Nº 0930 - A BUSCA DA ETERNIDADE - SÉRIE: CONTOS FANTÁSTICOS DE MAYANDEUA
Quando João Charuto, o coronel de medalhas e anel de diamante, encontrou seu fim, a região do Salgado respirou em festa. Cachaça correu solta nos povoados, e a alegria espalhou-se entre os que por décadas haviam vivido sob sua tirania. João era um homem temido, símbolo de um poder arcaico, marcado pela violência e pela exploração.
Mas sua obsessão maior ia além da política ou da riqueza. Desde jovem, João era movido por um sonho desmedido: conquistar a imortalidade. A lenda, contada ao seu ouvido por um velho pescador indígena, dizia que, nas profundezas de um lago escondido no coração do Salgado, havia uma gruta submersa cujas águas concediam a vida eterna.

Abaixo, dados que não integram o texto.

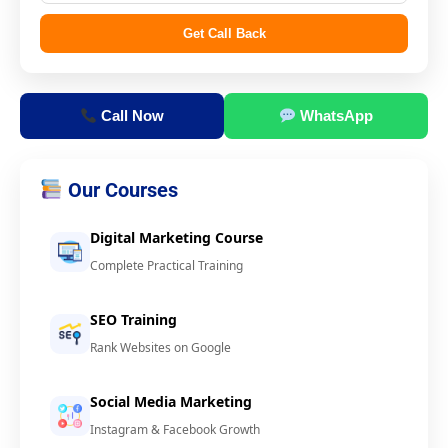
Get Call Back
Call Now
WhatsApp
Our Courses
Digital Marketing Course
Complete Practical Training
SEO Training
Rank Websites on Google
Social Media Marketing
Instagram & Facebook Growth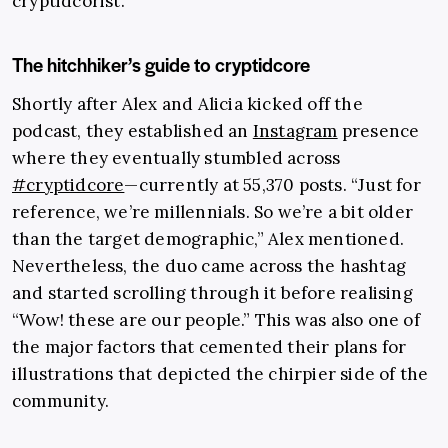
cryptidcorist.
The hitchhiker’s guide to cryptidcore
Shortly after Alex and Alicia kicked off the
podcast, they established an
Instagram
presence
where they eventually stumbled across
#cryptidcore
—currently at 55,370 posts. “Just for
reference, we’re millennials. So we’re a bit older
than the target demographic,” Alex mentioned.
Nevertheless, the duo came across the hashtag
and started scrolling through it before realising
“Wow! these are our people.” This was also one of
the major factors that cemented their plans for
illustrations that depicted the chirpier side of the
community.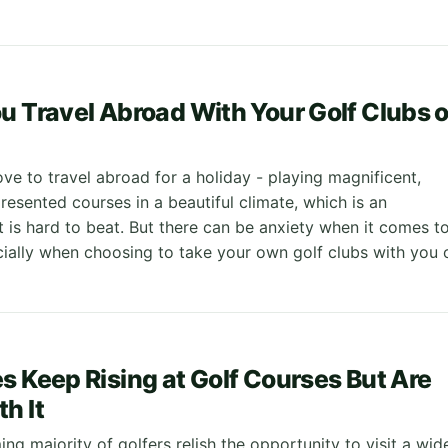
u Travel Abroad With Your Golf Clubs o
ve to travel abroad for a holiday - playing magnificent,
esented courses in a beautiful climate, which is an
t is hard to beat. But there can be anxiety when it comes t
cially when choosing to take your own golf clubs with you 
s Keep Rising at Golf Courses But Are
h It
g majority of golfers relish the opportunity to visit a wid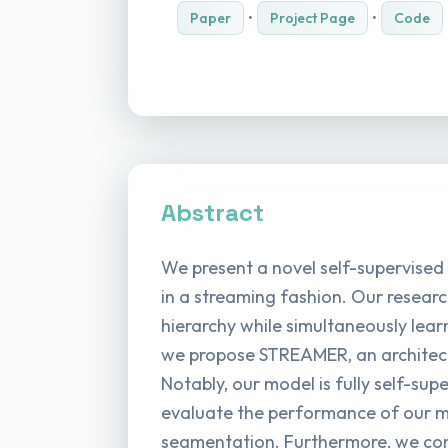
Paper
•
Project Page
•
Code
Abstract
We present a novel self-supervised
in a streaming fashion. Our researc
hierarchy while simultaneously lear
we propose STREAMER, an architectu
Notably, our model is fully self-su
evaluate the performance of our mo
segmentation. Furthermore, we cond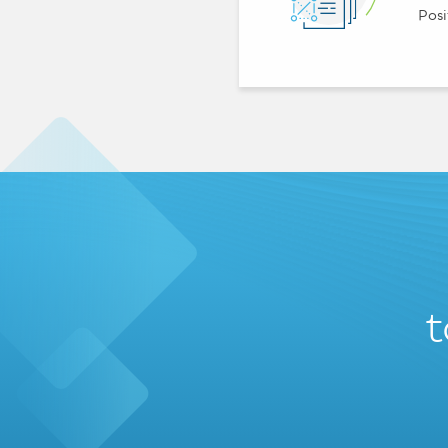
Posi
t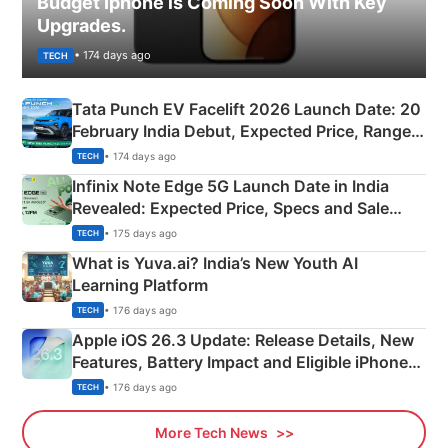
Budget Iphone is Coming Soon With Key
Upgrades.
• 174 days ago
TECH
Tata Punch EV Facelift 2026 Launch Date: 20
February India Debut, Expected Price, Range &
New Features
• 174 days ago
TECH
Infinix Note Edge 5G Launch Date in India
Revealed: Expected Price, Specs and Sale
Details
• 175 days ago
TECH
What is Yuva.ai? India’s New Youth AI
Learning Platform
• 176 days ago
TECH
Apple iOS 26.3 Update: Release Details, New
Features, Battery Impact and Eligible iPhones
Explained
• 176 days ago
TECH
More Tech News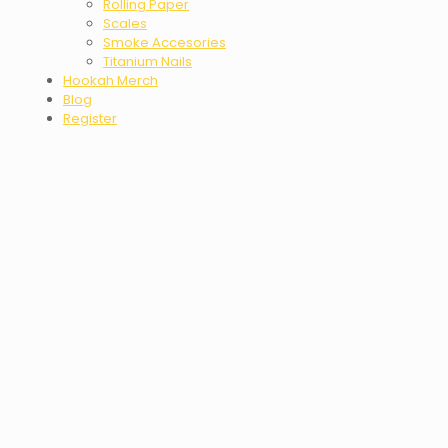
Rolling Paper
Scales
Smoke Accesories
Titanium Nails
Hookah Merch
Blog
Register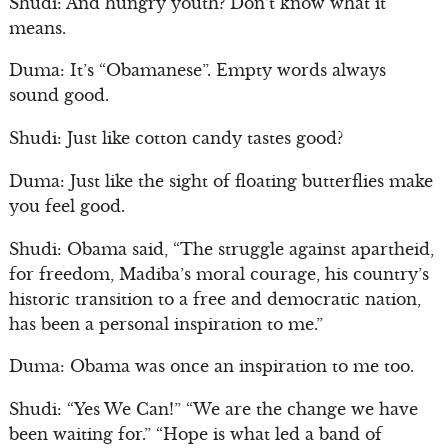
Shudi: And hungry youth? Don’t know what it
means.
Duma: It’s “Obamanese”. Empty words always
sound good.
Shudi: Just like cotton candy tastes good?
Duma: Just like the sight of floating butterflies make
you feel good.
Shudi: Obama said, “The struggle against apartheid,
for freedom, Madiba’s moral courage, his country’s
historic transition to a free and democratic nation,
has been a personal inspiration to me.”
Duma: Obama was once an inspiration to me too.
Shudi: “Yes We Can!” “We are the change we have
been waiting for.” “Hope is what led a band of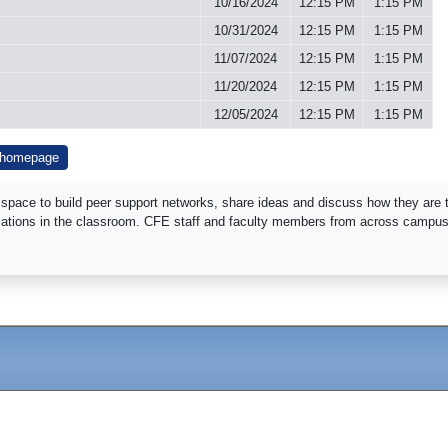
10/16/2024
12:15 PM
1:15 PM
10/31/2024
12:15 PM
1:15 PM
11/07/2024
12:15 PM
1:15 PM
11/20/2024
12:15 PM
1:15 PM
12/05/2024
12:15 PM
1:15 PM
 homepage
 space to build peer support networks, share ideas and discuss how they are te
rsations in the classroom. CFE staff and faculty members from across campus w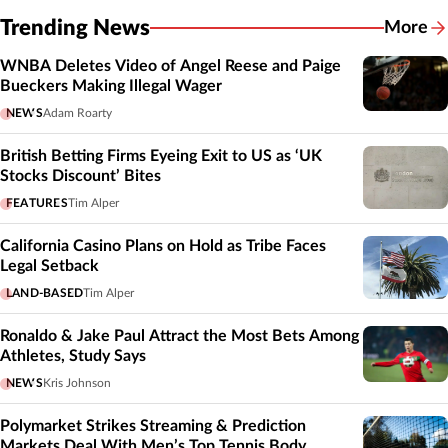
Trending News
More
WNBA Deletes Video of Angel Reese and Paige
Bueckers Making Illegal Wager
NEWS
Adam Roarty
British Betting Firms Eyeing Exit to US as ‘UK
Stocks Discount’ Bites
FEATURES
Tim Alper
California Casino Plans on Hold as Tribe Faces
Legal Setback
LAND-BASED
Tim Alper
Ronaldo & Jake Paul Attract the Most Bets Among
Athletes, Study Says
NEWS
Kris Johnson
Polymarket Strikes Streaming & Prediction
Markets Deal With Men’s Top Tennis Body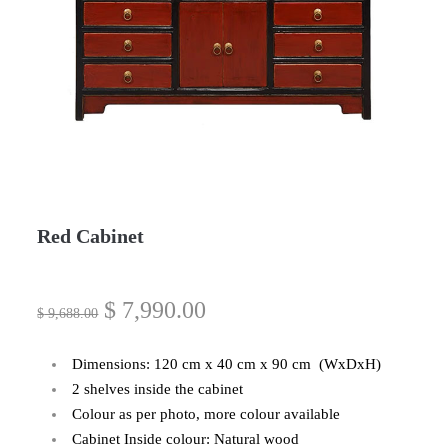
Red Cabinet
$
7,990.00
$
9,688.00
Dimensions: 120 cm x 40 cm x 90 cm (WxDxH)
2 shelves inside the cabinet
Colour as per photo, more colour available
Cabinet Inside colour: Natural wood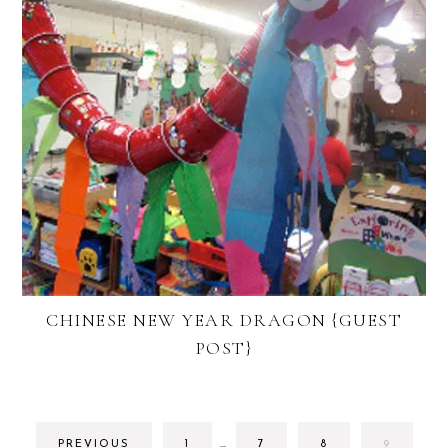
CHINESE NEW YEAR DRAGON {GUEST
POST}
INTERIM
GO
GO
GO
GO
PREVIOUS
1
…
7
8
9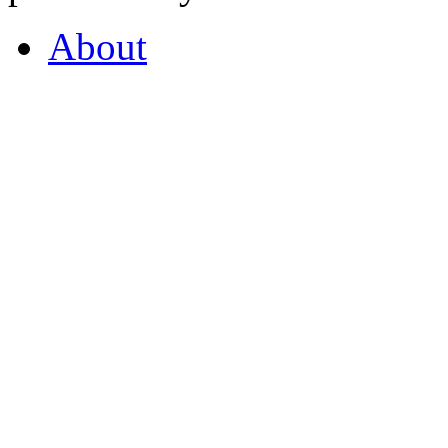
About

Tomado pela ganância, João Charuto iniciou uma busca incansável. Comprava terras, expulsava famílias, devastava manguezais e florestas que margeavam os rios e lagoas da região. Aos quarenta anos, já controlava vastos territórios, transformados em clareiras abertas à força de machados e tratores, feridas profundas na paisagem que antes respirava equilíbrio.
Para alimentar sua empreitada, subjugou comunidades inteiras. Trabalhadores locais eram obrigados a servir por salários de miséria, submetidos a condições desumanas que lembravam a escravidão de tempos antigos. Muitas histórias de crueldade circulavam nos vilarejos do Salgado, reforçando o temor diante de sua fúria implacável.
Sempre com um caderno repleto de mapas e anotações trêmulas, João guardava o segredo da lenda. Para desviar a atenção, espalhava a versão de que buscava apenas os ossos de seus antepassados, para enterrá-los conforme a tradição cristã. Mas todos sabiam que aquilo era mentira. O fogo em seus olhos não era de devoção, mas de obsessão.
Os anos passaram, e o corpo do coronel começou a fraquejar. Ainda assim, quanto mais a morte se aproximava, mais ele se agarrava à ideia de encontrar o lago encantado. Tornou-se um fantasma de si mesmo: febril, devorado pela ganância, vagando entre mapas borrados e escavações intermináveis.
Mas o lago do Salgado permaneceu silencioso. Nem suas armas, nem sua violência, nem sua astúcia foram capazes de arrancar da natureza o segredo da eternidade. A terra, em sua sabedoria ancestral, fechava-se diante de quem a tratava como inimiga.
No fim, João Charuto não encontrou a vida eterna. Cavou apenas sua própria sepultura. Sua história tornou-se exemplo da ruína de quem acredita que o poder e a violência podem submeter os mistérios do mundo.
Ainda hoje, nos povoados do Salgado, pescadores e camponeses lembram sua trajetória como uma história sombria. Dizem que, em noites de lua cheia, o lago ecoa sussurros, como se guardasse as últimas palavras do coronel. Mas a verdadeira imortalidade não foi dele: está na memória de um povo que aprendeu que a natureza só revela seus segredos àqueles que a respeitam.
- Assim esta história foi contada por uma cutia em um final de tarde de Maya.